You may think it common sense that snacks should utilise packaging that can be recycled, but until now manufacturers of crisps and snacks generally use packaging that can only be put into landfill or incinerated.
Nestle has now launched a new recyclable paper snack bar wrapper that can be used on a high-speed packaging line in a “world-first” technological breakthrough.
The YES! snack bar range will become the first brand to convert to the new packaging made from sustainable coated paper that is widely recyclable and will degrade in a marine environment within six months.
Experts at the confectionery company’s research and development centre in York had to overcome more than 90 challenges to develop the material and adapt current packaging machinery and processes to handle the product more gently.
The 300 bars-per-minute “flow wrap cold seal” packing process has previously only been suitable for use with more durable plastic films and laminates.
But the team at Nestle took just 10 months to create the paper wrapper and adapt production lines to ensure the bars are kept in perfect condition during packaging, transport and storage.
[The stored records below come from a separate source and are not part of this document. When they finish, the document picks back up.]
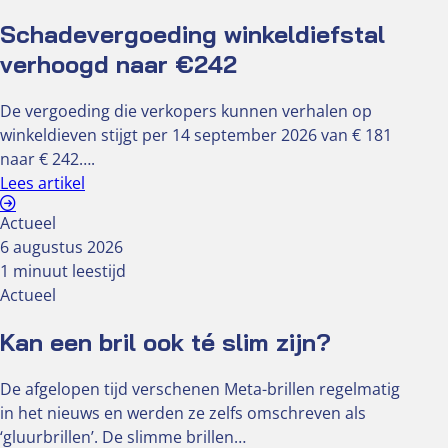
Schadevergoeding winkeldiefstal
verhoogd naar €242
De vergoeding die verkopers kunnen verhalen op
winkeldieven stijgt per 14 september 2026 van € 181
naar € 242….
Lees artikel
Actueel
6 augustus 2026
1 minuut leestijd
Actueel
Kan een bril ook té slim zijn?
De afgelopen tijd verschenen Meta-brillen regelmatig
in het nieuws en werden ze zelfs omschreven als
‘gluurbrillen’. De slimme brillen…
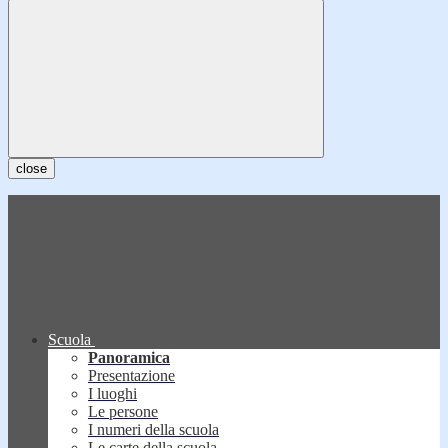
close
Scuola
Panoramica
Presentazione
I luoghi
Le persone
I numeri della scuola
Le carte della scuola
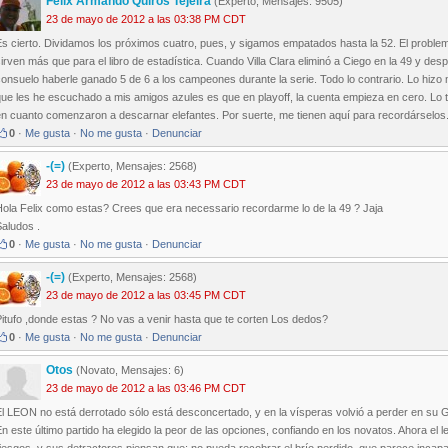
Felix Armando Quiros Tejeira
(Experto, Mensajes: 9505)
23 de mayo de 2012 a las 03:38 PM CDT
s cierto. Dividamos los próximos cuatro, pues, y sigamos empatados hasta la 52. El proble
irven más que para el libro de estadística. Cuando Villa Clara eliminó a Ciego en la 49 y des
consuelo haberle ganado 5 de 6 a los campeones durante la serie. Todo lo contrario. Lo hiz
ue les he escuchado a mis amigos azules es que en playoff, la cuenta empieza en cero. Lo 
en cuanto comenzaron a descarnar elefantes. Por suerte, me tienen aquí para recordárselos
0
·
Me gusta
·
No me gusta
·
Denunciar
-(=)
(Experto, Mensajes: 2568)
23 de mayo de 2012 a las 03:43 PM CDT
Hola Felix como estas? Crees que era necessario recordarme lo de la 49 ? Jaja
aludos .
0
·
Me gusta
·
No me gusta
·
Denunciar
-(=)
(Experto, Mensajes: 2568)
23 de mayo de 2012 a las 03:45 PM CDT
itufo ,donde estas ? No vas a venir hasta que te corten Los dedos?
0
·
Me gusta
·
No me gusta
·
Denunciar
Otos
(Novato, Mensajes: 6)
23 de mayo de 2012 a las 03:46 PM CDT
l LEON no está derrotado sólo está desconcertado, y en la vísperas volvió a perder en su G
n este último partido ha elegido la peor de las opciones, confiando en los novatos. Ahora el l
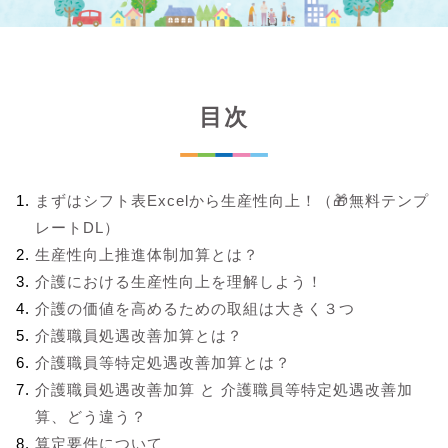
目次
まずはシフト表Excelから生産性向上！（🎁無料テンプ
レートDL）
生産性向上推進体制加算とは？
介護における生産性向上を理解しよう！
介護の価値を高めるための取組は大きく３つ
介護職員処遇改善加算とは？
介護職員等特定処遇改善加算とは？
介護職員処遇改善加算 と 介護職員等特定処遇改善加
算、どう違う？
算定要件について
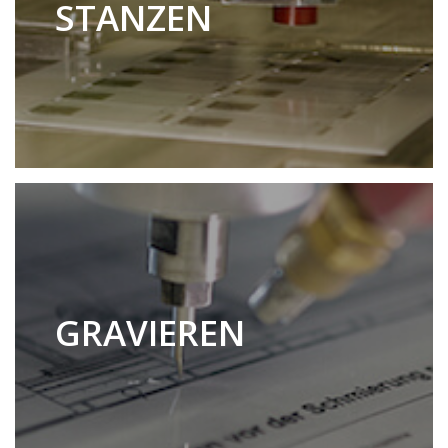
STANZEN
GRAVIEREN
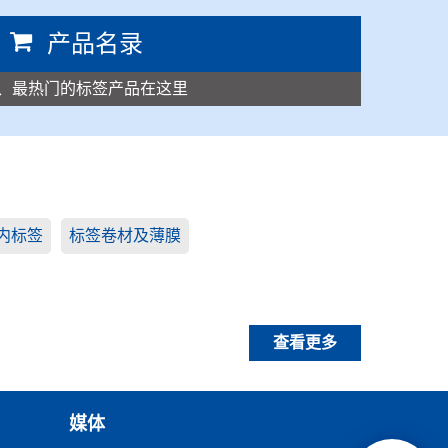
产品名录
、最热门的标签产品在这里
内标签
标签卷材及薄膜
查看更多
媒体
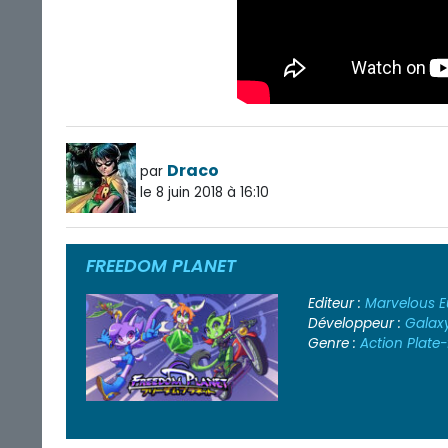
Draco
par
le 8 juin 2018 à 16:10
FREEDOM PLANET
Editeur :
Marvelous E
Développeur :
Galaxy
Genre :
Action
Plate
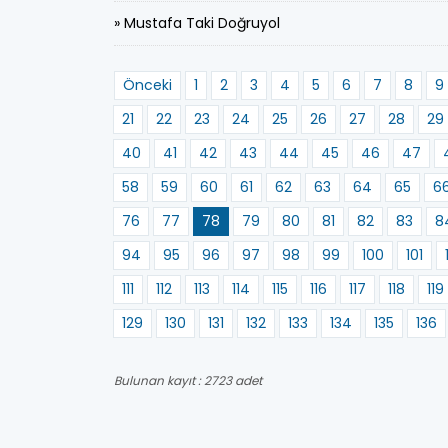
» Mustafa Taki Doğruyol
Önceki
1
2
3
4
5
6
7
8
9
21
22
23
24
25
26
27
28
29
40
41
42
43
44
45
46
47
58
59
60
61
62
63
64
65
6
76
77
78
79
80
81
82
83
8
94
95
96
97
98
99
100
101
111
112
113
114
115
116
117
118
119
129
130
131
132
133
134
135
136
Bulunan kayıt : 2723 adet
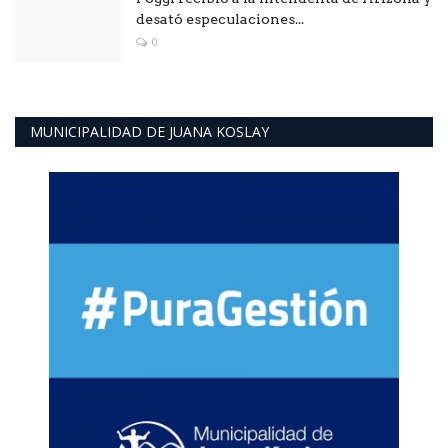
desató especulaciones...
0
MUNICIPALIDAD DE JUANA KOSLAY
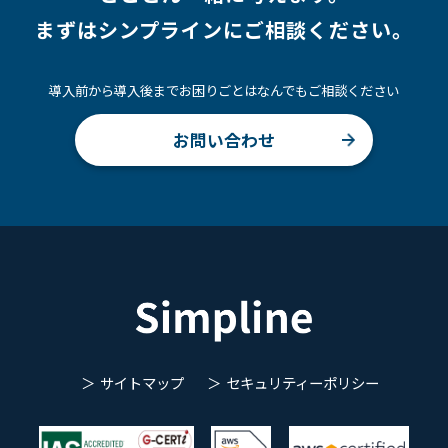
まずはシンプラインにご相談ください。
導入前から導入後までお困りごとはなんでもご相談ください
お問い合わせ
サイトマップ
セキュリティーポリシー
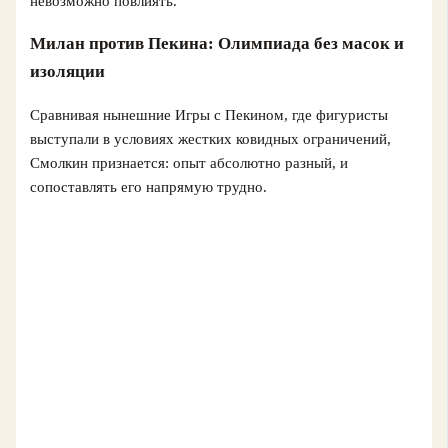
невозможно повлиять.
Милан против Пекина: Олимпиада без масок и
изоляции
Сравнивая нынешние Игры с Пекином, где фигуристы
выступали в условиях жестких ковидных ограничений,
Смолкин признается: опыт абсолютно разный, и
сопоставлять его напрямую трудно.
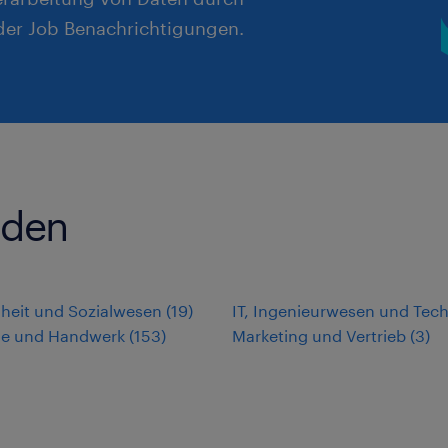
er Job Benachrichtigungen.
sden
heit und Sozialwesen
(
19
)
IT, Ingenieurwesen und Tech
rie und Handwerk
(
153
)
Marketing und Vertrieb
(
3
)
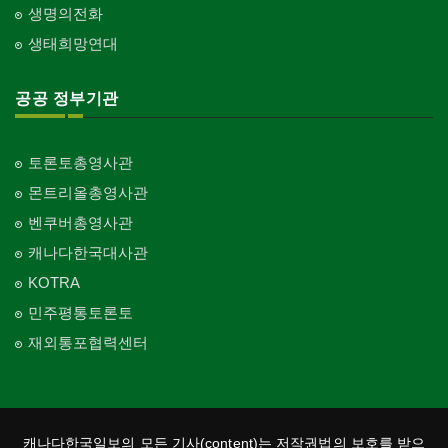
생명의전화
생태희망연대
공공 정부기관
토론토총영사관
몬트리올총영사관
벤쿠버총영사관
캐나다한국대사관
KOTRA
민주평통토론토
재외통포협력센터
캐나다한국일보의 모든 기사(content)는 저작권법의 보호를 받으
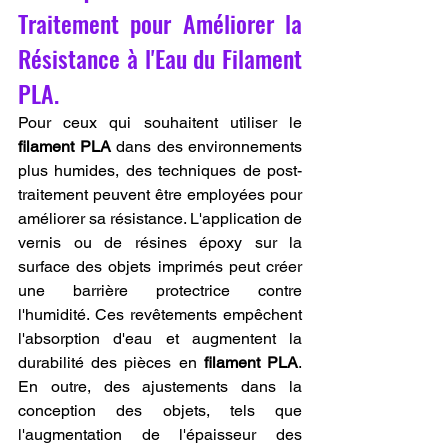
Traitement pour Améliorer la 
Résistance à l'Eau du Filament 
PLA.
Pour ceux qui souhaitent utiliser le 
filament PLA
 dans des environnements 
plus humides, des techniques de post-
traitement peuvent être employées pour 
améliorer sa résistance. L'application de 
vernis ou de résines époxy sur la 
surface des objets imprimés peut créer 
une barrière protectrice contre 
l'humidité. Ces revêtements empêchent 
l'absorption d'eau et augmentent la 
durabilité des pièces en 
filament PLA
. 
En outre, des ajustements dans la 
conception des objets, tels que 
l'augmentation de l'épaisseur des 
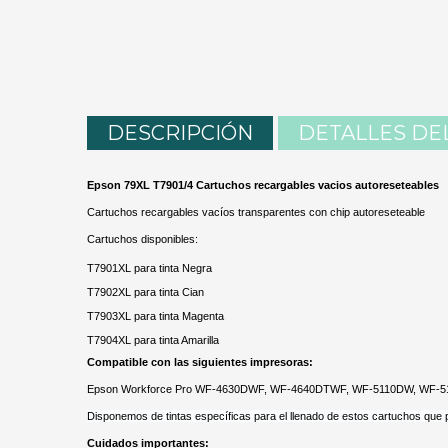
DESCRIPCIÓN
DETALLES DE
Epson 79XL T7901/4 Cartuchos recargables vacios autoreseteables
Cartuchos recargables vacíos transparentes con chip autoreseteable
Cartuchos disponibles:
T7901XL para tinta Negra
T7902XL para tinta Cian
T7903XL para tinta Magenta
T7904XL para tinta Amarilla
Compatible con las siguientes impresoras:
Epson Workforce Pro WF-4630DWF, WF-4640DTWF, WF-5110DW, WF-
Disponemos de tintas específicas para el llenado de estos cartuchos que
Cuidados importantes:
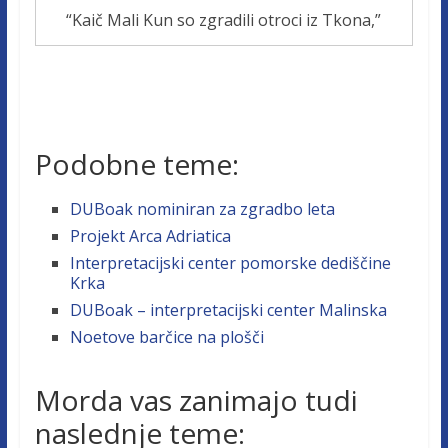
“Kaič Mali Kun so zgradili otroci iz Tkona,”
Podobne teme:
DUBoak nominiran za zgradbo leta
Projekt Arca Adriatica
Interpretacijski center pomorske dediščine
Krka
DUBoak – interpretacijski center Malinska
Noetove barčice na plošči
Morda vas zanimajo tudi
naslednje teme:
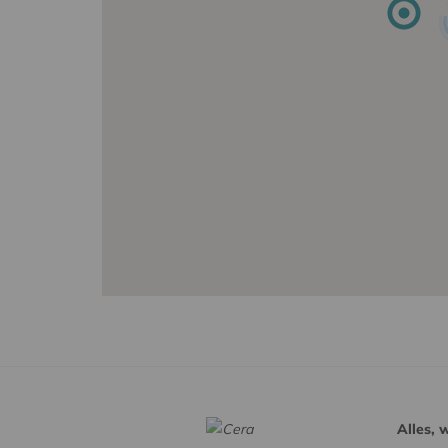
Alles, 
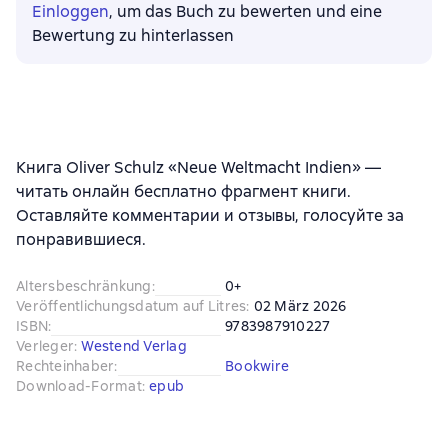
Einloggen
, um das Buch zu bewerten und eine
Bewertung zu hinterlassen
Книга Oliver Schulz «Neue Weltmacht Indien» —
читать онлайн бесплатно фрагмент книги.
Оставляйте комментарии и отзывы, голосуйте за
понравившиеся.
Altersbeschränkung
:
0+
Veröffentlichungsdatum auf Litres
:
02 März 2026
ISBN
:
9783987910227
Verleger
:
Westend Verlag
Rechteinhaber
:
Bookwire
Download-Format
:
epub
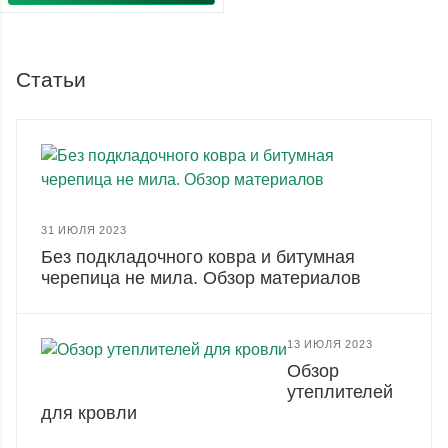
Статьи
31 ИЮЛЯ 2023
Без подкладочного ковра и битумная
черепица не мила. Обзор материалов
13 ИЮЛЯ 2023
Обзор
утеплителей
для кровли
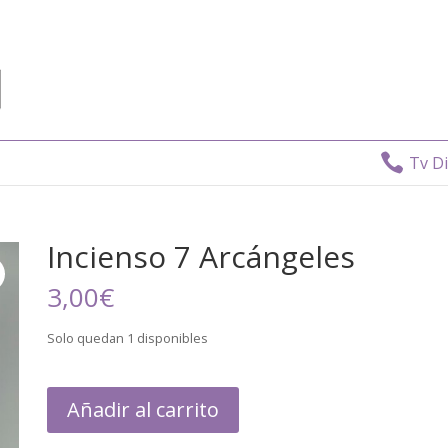

Tv Direct
Incienso 7 Arcángeles
3,00
€
Solo quedan 1 disponibles
Añadir al carrito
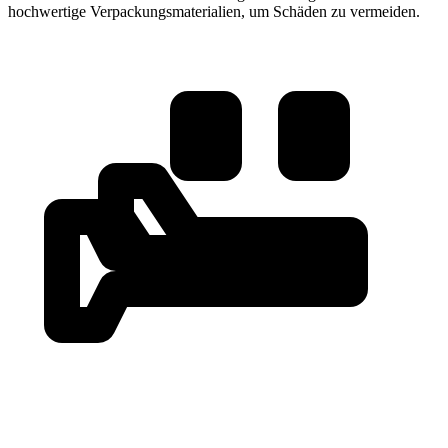
hochwertige Verpackungsmaterialien, um Schäden zu vermeiden.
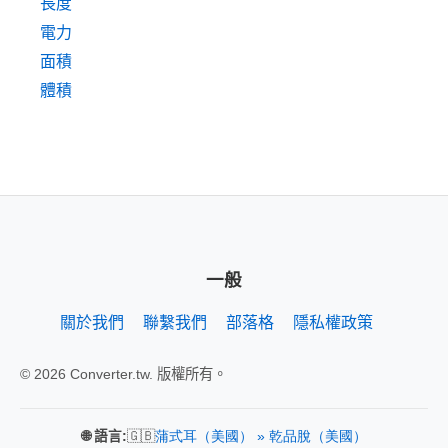
長度
電力
面積
體積
一般
關於我們
聯繫我們
部落格
隱私權政策
© 2026 Converter.tw. 版權所有。
🇬🇧
🌐 語言:
蒲式耳（美國） » 乾品脫（美國）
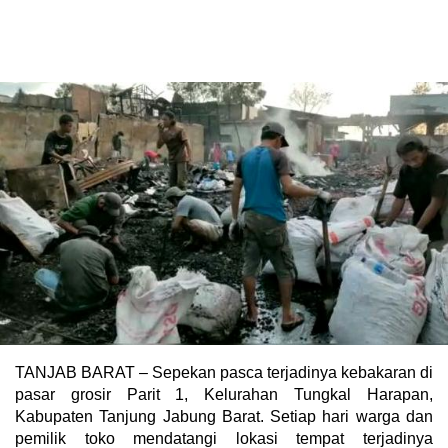
TANJAB BARAT – Sepekan pasca terjadinya kebakaran di
pasar grosir Parit 1, Kelurahan Tungkal Harapan,
Kabupaten Tanjung Jabung Barat. Setiap hari warga dan
pemilik toko mendatangi lokasi tempat terjadinya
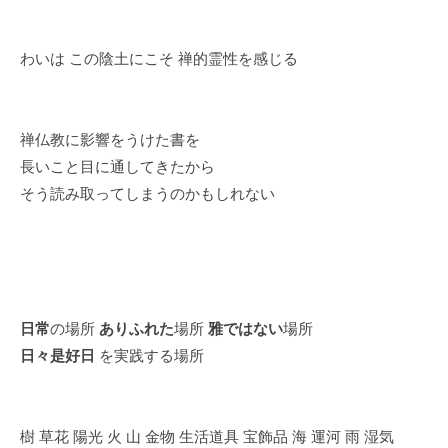
わいは この陰土にこそ 禅的霊性を感じる
禅仏教に影響をうけた書を
長いこと目に通してきたから
そう読み取ってしまうのかもしれない
日常
の場所
ありふれた
場所
雅ではない
場所
日々是好日
を実践する場所
樹 草花 陽光 火 山 金物 生活道具 宝飾品 海 運河 雨 湿気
The development of the new wrapper comes after Nestle pledged last year to make all of its packaging recyclable or reusable by 2025.
It will be rolled out on the YES! fruit and nut-based bars from July and will carry the message “carefully wrapped in paper”.
Jas Scott de Martinville, global confectionery research and development lead for Nestlé, said: “Paper packaging has been used in chocolate-based products in the past.
“What’s unique about this innovation is, first and foremost, running paper packaging at high speed on existing machinery, 300-bars-per-minute, that’s the first bit of uniqueness; the second bit of uniqueness is guaranteeing a standard shelf-life of nine months, so having a barrier paper that keeps the product at its freshest over that time; and the third element of it is to ensure, as we run at these high speeds, the bars are properly sealed, again to ensure the product is kept at its freshest.
“It’s a world-first in terms of the combination of these factors to bring to life this product.”
Ms Scott de Martinville said the team had to overcome more than 90 different challenges to deliver the first recyclable paper packaging within 10 months.
She said speed was essential to ensure the company is on track to meet its 2025 target for wholly recyclable or reusable packaging.
She said: “In light of this commitment, it’s really important that we start the journey now and start showing the way, leading the way, in terms of alternative packaging materials.”
She added: “Now that we have delivered our first, we will continue to work and we will be seeing more from Nestle in this domain.”
Bruce Funnell, head of packaging at Nestle, said: “This has been a real first for us.
“Really this is the first confectionery product bar that’s wrapped at high speed and is ensuring we have a good shelf life without compromise to the consumer.”
Mr Funnell said the wrappers contained around 60% recyclable fibres.
Michael Carroll, senior packaging specialist and lead on innovation and sustainability for Nestle, added that the packaging would degrade in a marine environment more quickly than current plastic packaging.
He said: “We know it will degrade in a marine environment within six months, which, compared to the flow wrap that it’s currently in, it’s about 450 years.”